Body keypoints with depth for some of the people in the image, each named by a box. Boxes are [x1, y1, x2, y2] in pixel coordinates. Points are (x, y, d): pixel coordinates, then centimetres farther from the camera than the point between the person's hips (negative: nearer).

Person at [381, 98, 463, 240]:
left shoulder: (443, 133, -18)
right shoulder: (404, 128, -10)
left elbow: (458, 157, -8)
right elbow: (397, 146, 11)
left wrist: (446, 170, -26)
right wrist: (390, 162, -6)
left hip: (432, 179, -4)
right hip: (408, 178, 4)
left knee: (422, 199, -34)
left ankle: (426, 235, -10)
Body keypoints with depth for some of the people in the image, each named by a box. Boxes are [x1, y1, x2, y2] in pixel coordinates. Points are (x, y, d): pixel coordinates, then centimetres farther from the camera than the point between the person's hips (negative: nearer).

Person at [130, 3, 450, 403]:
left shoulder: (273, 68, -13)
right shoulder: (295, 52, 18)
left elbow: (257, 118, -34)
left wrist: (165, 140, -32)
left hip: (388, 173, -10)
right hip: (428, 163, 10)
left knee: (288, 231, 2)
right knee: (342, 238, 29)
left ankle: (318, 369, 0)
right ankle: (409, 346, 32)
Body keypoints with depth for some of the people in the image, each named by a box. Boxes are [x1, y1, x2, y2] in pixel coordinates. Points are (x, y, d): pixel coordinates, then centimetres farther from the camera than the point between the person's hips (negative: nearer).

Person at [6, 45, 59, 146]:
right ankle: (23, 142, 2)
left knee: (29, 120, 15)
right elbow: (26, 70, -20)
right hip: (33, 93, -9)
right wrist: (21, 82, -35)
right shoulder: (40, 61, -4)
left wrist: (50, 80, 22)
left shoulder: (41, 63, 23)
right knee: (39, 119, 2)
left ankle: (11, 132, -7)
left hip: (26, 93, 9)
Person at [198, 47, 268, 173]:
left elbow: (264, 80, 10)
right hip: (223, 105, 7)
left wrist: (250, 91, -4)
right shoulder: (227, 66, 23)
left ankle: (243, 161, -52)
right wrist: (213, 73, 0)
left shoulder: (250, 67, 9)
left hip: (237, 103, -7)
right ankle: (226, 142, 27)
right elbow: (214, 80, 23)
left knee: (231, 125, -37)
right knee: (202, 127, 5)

------------------------------------

__What to produce__. Report every line of the listing above that contains the word "wrist", treating uppercase and lowercase as different.

__Task answer__.
left wrist: (446, 170, -26)
right wrist: (390, 162, -6)
left wrist: (165, 140, -32)
right wrist: (21, 82, -35)
left wrist: (50, 80, 22)
left wrist: (250, 91, -4)
right wrist: (213, 73, 0)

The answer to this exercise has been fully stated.